In August 1958, the transfer from the protectorate of the 3rd and 4th Tercios to the Spanish Sahara was ordered and they added the name “Saharans” to their name. The 3rd Tercio “Don Juan de Austria” settles in Sidi Buya (El Aaiún) and the 4th Tercio “Alejandro Farnesio” in Villa Cisneros.
The Saharan Tercios had their own organization, framing each one of them, in addition to the Infantry Flags, a Light Cavalry Group (I in the 3rd and II in the 4th) and an Artillery Battery (the latter were dissolved in 1964). In addition, the 3rd Tercio had an AMX-30E Combat Tank Company, a company called "BAKALI" in memory of the legionnaire hero Daniel Gómez Pérez, precursor of the armored weapon in Spain.
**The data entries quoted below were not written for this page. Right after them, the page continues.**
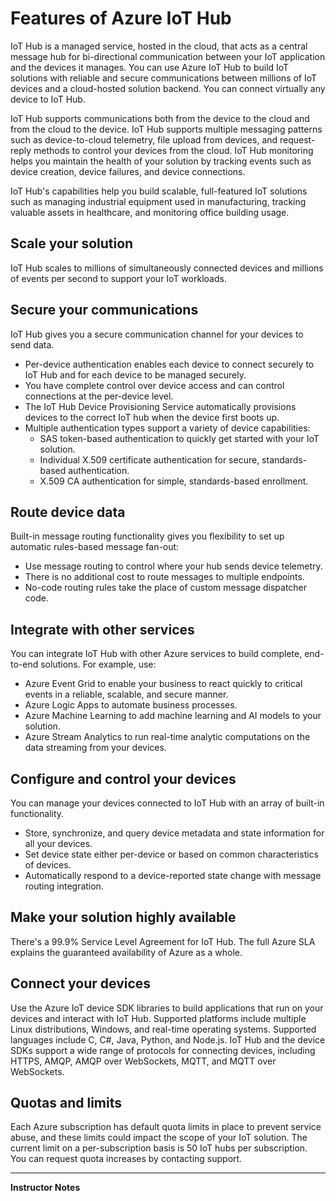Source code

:# Features of Azure IoT Hub

IoT Hub is a managed service, hosted in the cloud, that acts as a central message hub for bi-directional communication between your IoT application and the devices it manages. You can use Azure IoT Hub to build IoT solutions with reliable and secure communications between millions of IoT devices and a cloud-hosted solution backend. You can connect virtually any device to IoT Hub.

IoT Hub supports communications both from the device to the cloud and from the cloud to the device. IoT Hub supports multiple messaging patterns such as device-to-cloud telemetry, file upload from devices, and request-reply methods to control your devices from the cloud. IoT Hub monitoring helps you maintain the health of your solution by tracking events such as device creation, device failures, and device connections.

IoT Hub's capabilities help you build scalable, full-featured IoT solutions such as managing industrial equipment used in manufacturing, tracking valuable assets in healthcare, and monitoring office building usage.

## Scale your solution

IoT Hub scales to millions of simultaneously connected devices and millions of events per second to support your IoT workloads. 

## Secure your communications

IoT Hub gives you a secure communication channel for your devices to send data.

* Per-device authentication enables each device to connect securely to IoT Hub and for each device to be managed securely.
* You have complete control over device access and can control connections at the per-device level.
* The IoT Hub Device Provisioning Service automatically provisions devices to the correct IoT hub when the device first boots up.
* Multiple authentication types support a variety of device capabilities:
  * SAS token-based authentication to quickly get started with your IoT solution.
  * Individual X.509 certificate authentication for secure, standards-based authentication.
  * X.509 CA authentication for simple, standards-based enrollment.

## Route device data

Built-in message routing functionality gives you flexibility to set up automatic rules-based message fan-out:

* Use message routing to control where your hub sends device telemetry.
* There is no additional cost to route messages to multiple endpoints.
* No-code routing rules take the place of custom message dispatcher code.

## Integrate with other services

You can integrate IoT Hub with other Azure services to build complete, end-to-end solutions. For example, use:

* Azure Event Grid to enable your business to react quickly to critical events in a reliable, scalable, and secure manner.
* Azure Logic Apps to automate business processes.
* Azure Machine Learning to add machine learning and AI models to your solution.
* Azure Stream Analytics to run real-time analytic computations on the data streaming from your devices.

## Configure and control your devices

You can manage your devices connected to IoT Hub with an array of built-in functionality.

* Store, synchronize, and query device metadata and state information for all your devices.
* Set device state either per-device or based on common characteristics of devices.
* Automatically respond to a device-reported state change with message routing integration.

## Make your solution highly available

There's a 99.9% Service Level Agreement for IoT Hub. The full Azure SLA explains the guaranteed availability of Azure as a whole.

## Connect your devices

Use the Azure IoT device SDK libraries to build applications that run on your devices and interact with IoT Hub. Supported platforms include multiple Linux distributions, Windows, and real-time operating systems. Supported languages include C, C#, Java, Python, and Node.js. IoT Hub and the device SDKs support a wide range of protocols for connecting devices, including HTTPS, AMQP, AMQP over WebSockets, MQTT, and MQTT over WebSockets. 

## Quotas and limits

Each Azure subscription has default quota limits in place to prevent service abuse, and these limits could impact the scope of your IoT solution. The current limit on a per-subscription basis is 50 IoT hubs per subscription. You can request quota increases by contacting support. 

---

**Instructor Notes**
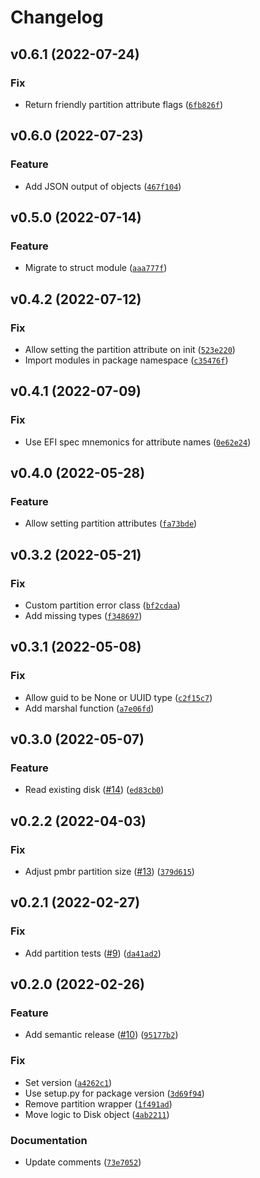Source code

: # Changelog

<!--next-version-placeholder-->

## v0.6.1 (2022-07-24)
### Fix
* Return friendly partition attribute flags ([`6fb826f`](https://github.com/swysocki/gpt-image/commit/6fb826f715d74792fae265afe2634349989a0025))

## v0.6.0 (2022-07-23)
### Feature
* Add JSON output of objects ([`467f104`](https://github.com/swysocki/gpt-image/commit/467f1046c7898e878a03cb8f4ee8b8cf337b0c87))

## v0.5.0 (2022-07-14)
### Feature
* Migrate to struct module ([`aaa777f`](https://github.com/swysocki/gpt-image/commit/aaa777f2ab67c8d57c94dcbb3697ed3384a7a251))

## v0.4.2 (2022-07-12)
### Fix
* Allow setting the partition attribute on init ([`523e220`](https://github.com/swysocki/gpt-image/commit/523e220c3bc3023e3f59c76517f2338773d31645))
* Import modules in package namespace ([`c35476f`](https://github.com/swysocki/gpt-image/commit/c35476faa64b9af870648f0f1dd86e032a36040e))

## v0.4.1 (2022-07-09)
### Fix
* Use EFI spec mnemonics for attribute names ([`0e62e24`](https://github.com/swysocki/gpt-image/commit/0e62e24c1d80939068c7d4fd8c5dc703fbd99eb9))

## v0.4.0 (2022-05-28)
### Feature
* Allow setting partition attributes ([`fa73bde`](https://github.com/swysocki/gpt-image/commit/fa73bde27921561382613e6ed7ed1df88eb85458))

## v0.3.2 (2022-05-21)
### Fix
* Custom partition error class ([`bf2cdaa`](https://github.com/swysocki/gpt-image/commit/bf2cdaa514c8a1ff44d7df7c2e22d09ab4e9c1a1))
* Add missing types ([`f348697`](https://github.com/swysocki/gpt-image/commit/f348697dd7300a12e60d761874819f32b720eb0c))

## v0.3.1 (2022-05-08)
### Fix
* Allow guid to be None or UUID type ([`c2f15c7`](https://github.com/swysocki/gpt-image/commit/c2f15c7c12ca5a66023af8b9fcf5db241f2d70aa))
* Add marshal function ([`a7e06fd`](https://github.com/swysocki/gpt-image/commit/a7e06fd4fd80b0c8717da9803250d5eeb46969db))

## v0.3.0 (2022-05-07)
### Feature
* Read existing disk ([#14](https://github.com/swysocki/gpt-image/issues/14)) ([`ed83cb0`](https://github.com/swysocki/gpt-image/commit/ed83cb06efcdcdad2eee6be6930c8027565823b0))

## v0.2.2 (2022-04-03)
### Fix
* Adjust pmbr partition size ([#13](https://github.com/swysocki/gpt-image/issues/13)) ([`379d615`](https://github.com/swysocki/gpt-image/commit/379d615093451783643a7ec665c98f12ff907927))

## v0.2.1 (2022-02-27)
### Fix
* Add partition tests ([#9](https://github.com/swysocki/gpt-image/issues/9)) ([`da41ad2`](https://github.com/swysocki/gpt-image/commit/da41ad271ea56a2c0bfb53937ddac4f40599509f))

## v0.2.0 (2022-02-26)
### Feature
* Add semantic release ([#10](https://github.com/swysocki/gpt-image/issues/10)) ([`95177b2`](https://github.com/swysocki/gpt-image/commit/95177b21d1d45cb8bde0b736e332fb6452d3ddae))

### Fix
* Set version ([`a4262c1`](https://github.com/swysocki/gpt-image/commit/a4262c100acd4cbdf9f04177700a650710c8a757))
* Use setup.py for package version ([`3d69f94`](https://github.com/swysocki/gpt-image/commit/3d69f945fb22286ba6623e87f607ddb6c5dd7990))
* Remove partition wrapper ([`1f491ad`](https://github.com/swysocki/gpt-image/commit/1f491ad72c05c56094c7ea84b0888d34ffd3a546))
* Move logic to Disk object ([`4ab2211`](https://github.com/swysocki/gpt-image/commit/4ab2211a55beb23ce0f148a1a52387efe11fbd9d))

### Documentation
* Update comments ([`73e7052`](https://github.com/swysocki/gpt-image/commit/73e705213b4fb1144bb8ce92c6d895e7e7be6d4a))
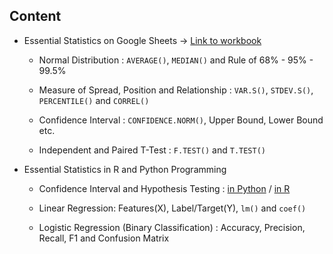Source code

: 
## Content

- Essential Statistics on Google Sheets -> [Link to workbook](https://docs.google.com/spreadsheets/d/17SnUwPgfZPMc0dHWBGfWn5jTZPA_KThz-ufv4ceZ4UU/edit?usp=sharing)

  - Normal Distribution : `AVERAGE()`, `MEDIAN()` and Rule of 68% - 95% - 99.5%
    
  - Measure of Spread, Position and Relationship : `VAR.S()`, `STDEV.S()`, `PERCENTILE()` and `CORREL()`
    
  - Confidence Interval : `CONFIDENCE.NORM()`, Upper Bound, Lower Bound etc.
    
  - Independent and Paired T-Test : `F.TEST()` and `T.TEST()`
 
- Essential Statistics in R and Python Programming
  
  - Confidence Interval and Hypothesis Testing :  [in Python](https://github.com/pakbung2000/DS-Bootcamp-BATCH09/blob/main/06%20-%20Essential%20Statistics/estimation_hypotest.py) /
    [in R](https://github.com/pakbung2000/DS-Bootcamp-BATCH09/blob/main/06%20-%20Essential%20Statistics/estimation_hypotest.r)
    
  - Linear Regression: Features(X), Label/Target(Y), `lm()` and `coef()`
    
  - Logistic Regression (Binary Classification) : Accuracy, Precision, Recall, F1 and Confusion Matrix
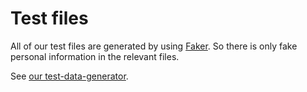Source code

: # Test files

All of our test files are generated by using [Faker](https://faker.readthedocs.io/en/stable/index.html). So there is only fake personal information in the relevant files.

See [our test-data-generator](https://github.com/langrenn-sprint/test-data-generator).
After the withdrawal ordered by the Madrid government, which was carried out in stages, the II Light Cavalry Group was the last unit to leave the territory, embarking in Villa Cisneros on January 11, 1976; the 3rd Tercio being quartered in Puerto del Rosario (Fuerteventura) Fuerteventura and the 4th Tercio dissolved.
Group of Nomadic Troops
The first military-type unit to be created was the Mía de Policía a Pie in Cabo Juby in 1926, made up of natives and commanded by Spanish officers. Created for the control of the border with Morocco, as well as the maintenance of order and surveillance of its coasts.
On October 13, 1928, the Sahara Police Troops equipped with dromedaries were born with the main objective of ensuring the loyalty of tribal chiefs.
The two units are organized as follows:
- Command
- Three sections of shooters
- Support Arms Platoon
- Convoy Train
La Mía Montada is organized in ferrgas; consisting of his uniform:
- White shirt (aderraj) under another dark blue
- Wide (zero) trousers of white, garbanzo or dark blue
- Turbant (lesa) of the same color as the pants
During the Civil War (1936-39) the military deployment in the Sahara was reinforced with a tabor from the Ifni Shooters Group (1934-1969). After the provincialization (1959) the units were reorganized, creating the Group of Nomadic Troops in two groups formed by the Staff and three mine each group. In 1963 a third group would be added.
The unit was dissolved in 1976 with no other unit retaining its record.